A recente aprovação pela comissão de reforma política da Câmara do relatório do deputado Vicente Cândido (PT-SP), infunde a certeza de que não há de parte do Legislativo o menor interesse em melhorar o sistema atual, tais os absurdos abonados.

Entre as propostas acolhidas está um fundo com recursos públicos, destinado às campanhas eleitorais, denominado pomposamente de “Fundo Especial de Financiamento da Democracia”.

Se os 35 partidos existentes, no momento, julgam-se no direito de recorrer a este artifício por terem sido privados dos financiamentos das empresas, que busquem obter este reforço junto aos seus seguidores, não se valendo do povo desiludido que enfrenta a maior crise financeira de nossa história.

A criação do fundo eleitoral de quase R$ 4 bilhões, sem prejuízo do Fundo Partidário distribuído pelo TSE, servirá para alimentar a reeleição dos parlamentares de hoje, numa Câmara que carece de renovação em seus quadros.

A notícia de que a Ford demitiu, recentemente, 364 empregados no ABC paulista e a existência de um déficit de R$ 159 bilhões nas contas federais, não constituem motivos suficientes para que o Congresso se compenetre da gravidade da situação, deixando de pensar mais em si mesmo, voltando-se para medidas que possam amenizar uma situação que tende a agravar-se.

Se os parlamentares não dispõem de recursos suficientes para custear a sua campanha, que abandonem a vida pública. Inaceitável é que a população, carecedora de ajuda no atendimento à suas necessidades primárias, seja obrigada a suportar mais este encargo.

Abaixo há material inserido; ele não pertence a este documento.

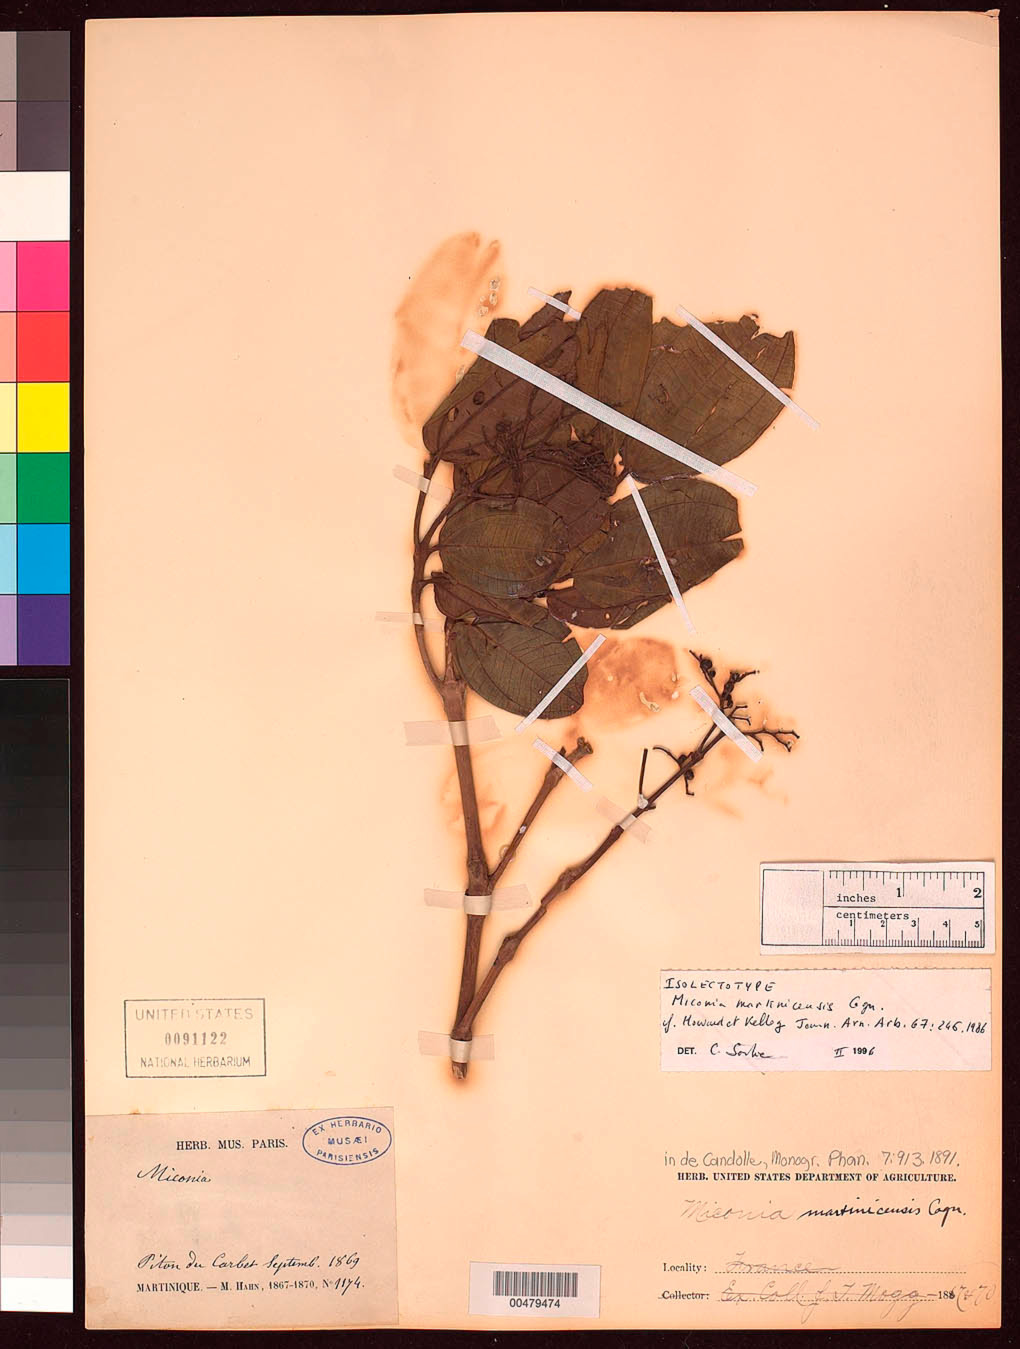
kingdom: Plantae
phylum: Tracheophyta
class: Magnoliopsida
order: Myrtales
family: Melastomataceae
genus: Miconia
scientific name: Miconia martinicensis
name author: Cogn. in A. DC.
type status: Isolectotype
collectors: M. Hahn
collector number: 1174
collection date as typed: Sep 1869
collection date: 1869-09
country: Martinique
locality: Piton du Carbet.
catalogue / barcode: US 91122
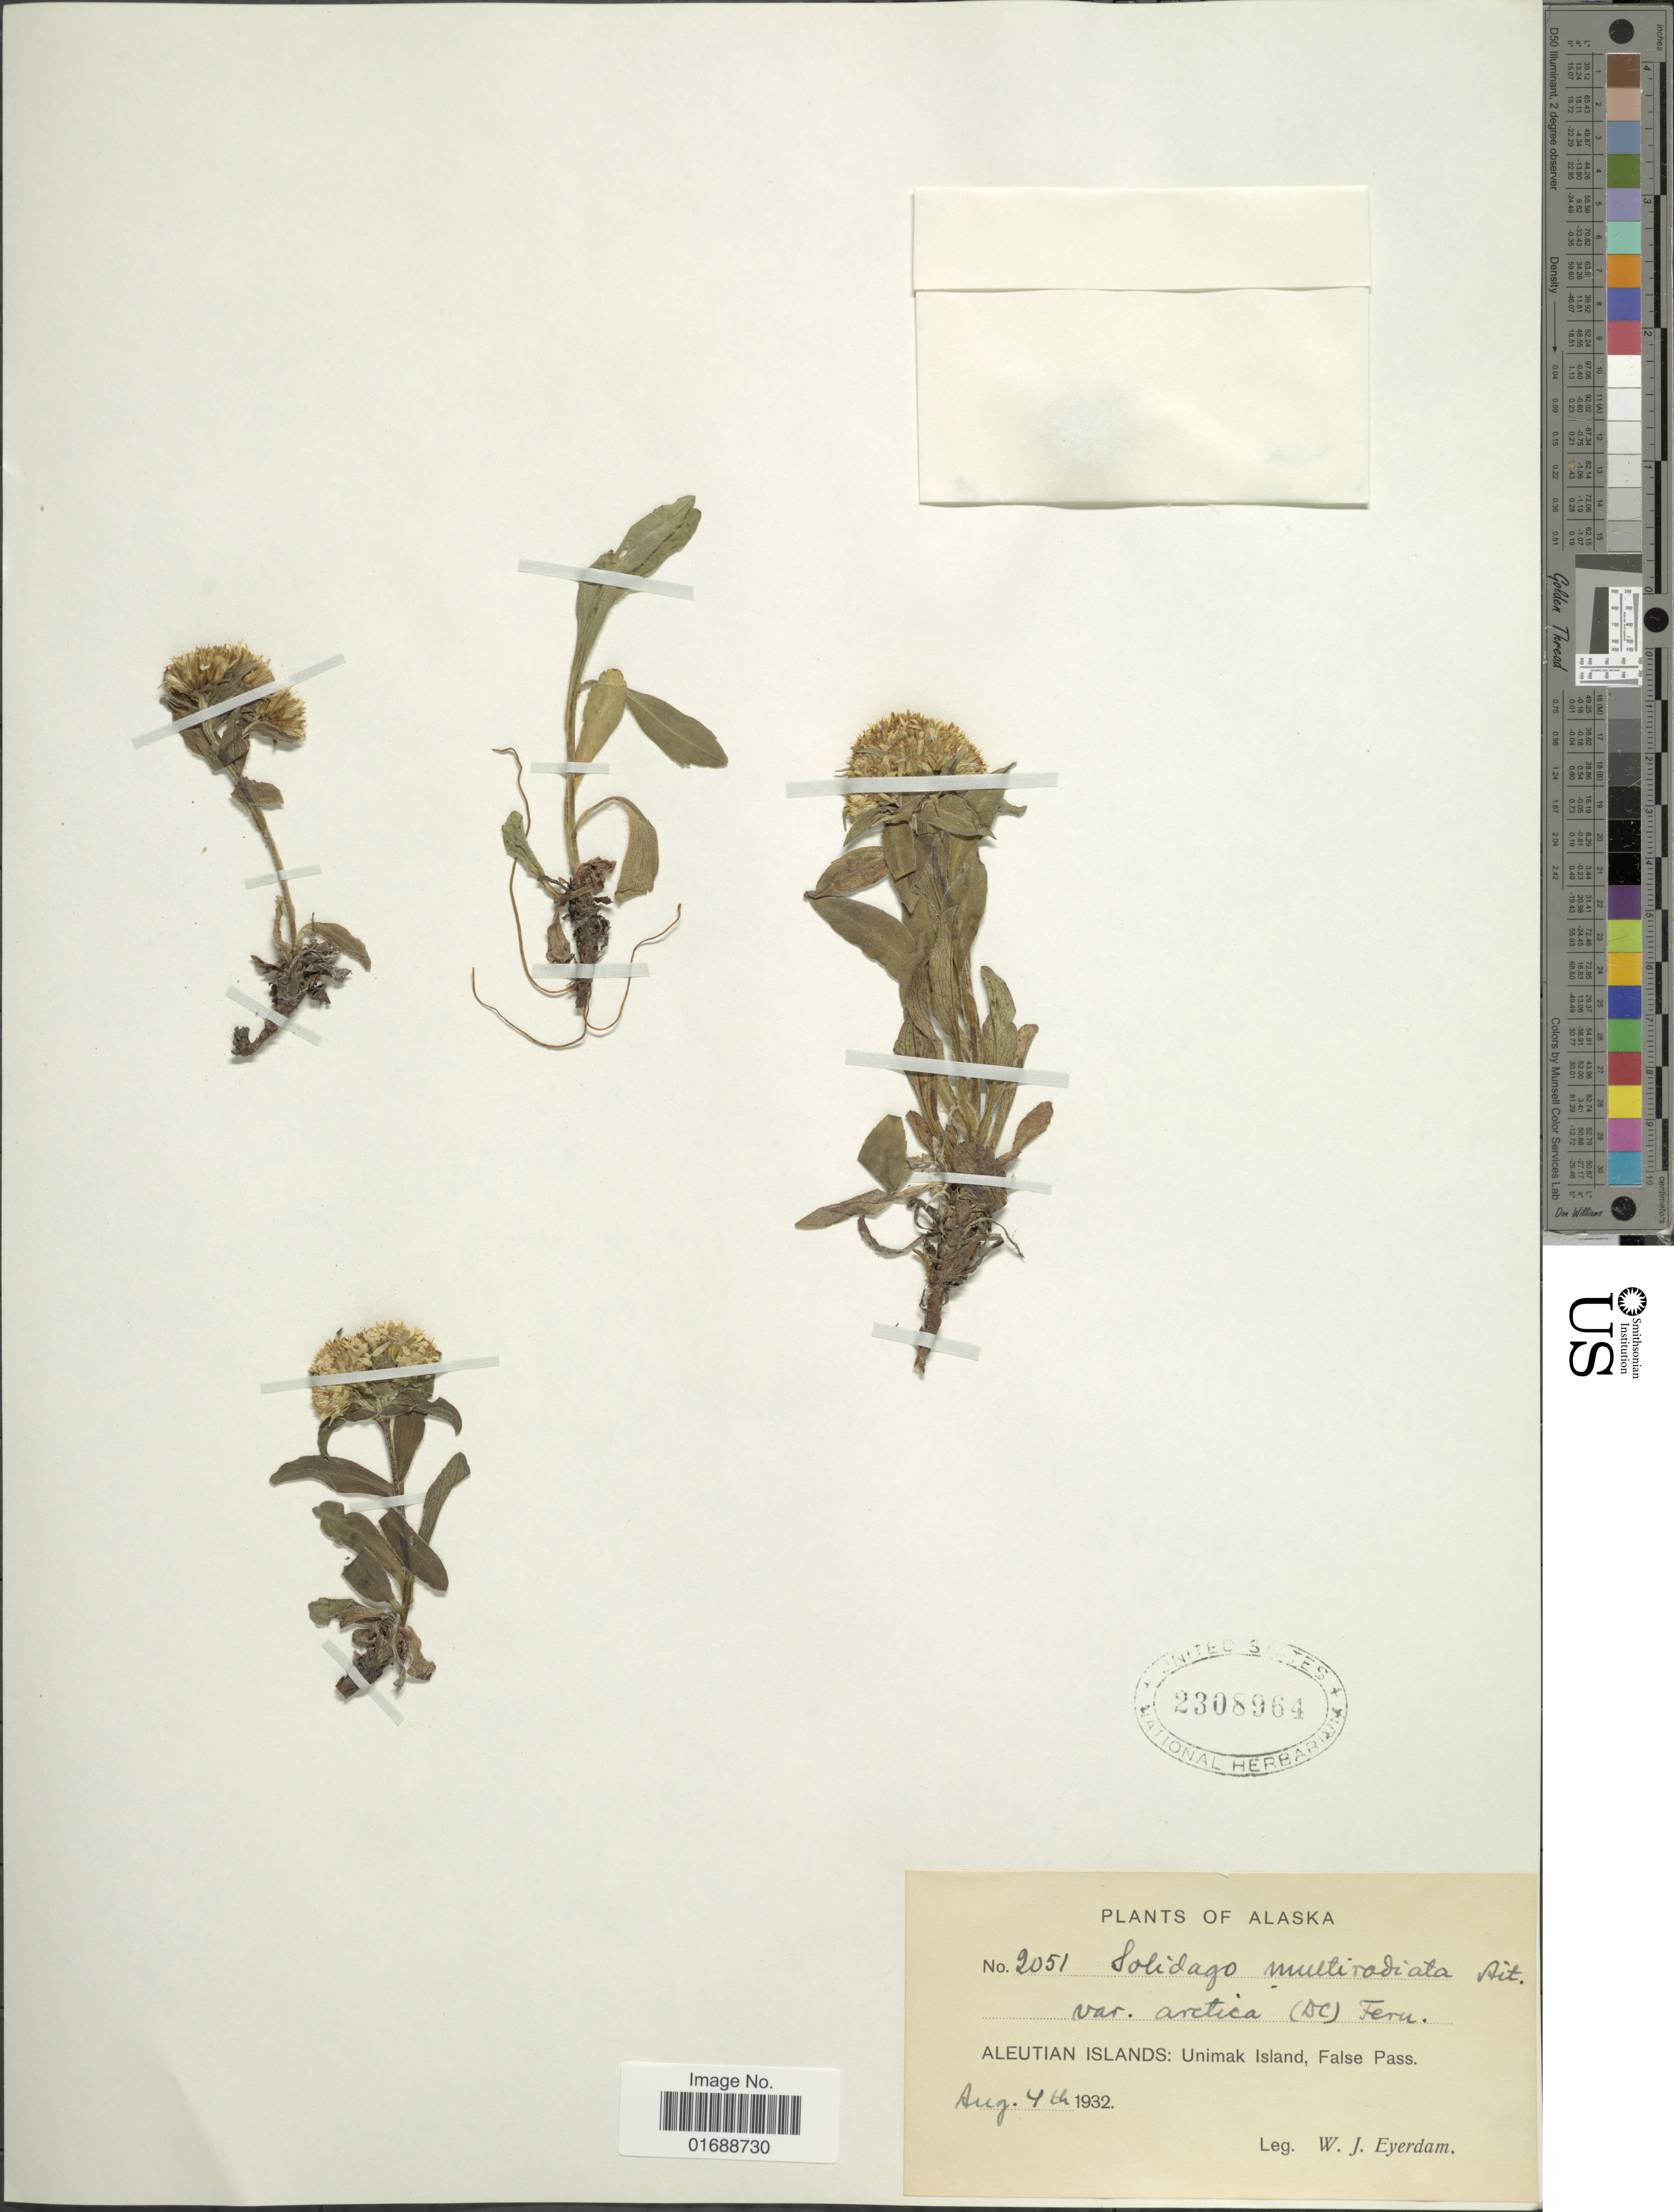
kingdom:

Certo que na aprovação vergonhosa de 25 votos a 8 na Câmara, não houve distinção entre base governamental e oposição. Todos se igualaram neste opróbrio. Enquanto isto, o governo insiste no refrão de que foi compelido a diminuir os gastos com a extinção de cargos comissionados e cortes de investimentos públicos.

O aumento do PIS e Cofins sobre os combustíveis, sem se falar na elevação de tributos, que é alvo de estudos pela equipe econômica, nada significa para os que subscreveram o malsinado projeto.

Já o presidente Temer, que conseguiu manter-se no poder à custa das benesses concedidas aos deputados, não moveu uma palha sequer de modo a fazer valer a sua força junto à Câmara, para que esta vergonhosa proposta fosse rejeitada.

A ser verdade, como está na Constituição, que todos são iguais perante a lei (art. 5º), não menos certa é a identidade dos congressistas na desfaçatez cometida. Não há distinção de siglas partidárias quando se trata de matéria que diga respeito aos seus peculiares interesses.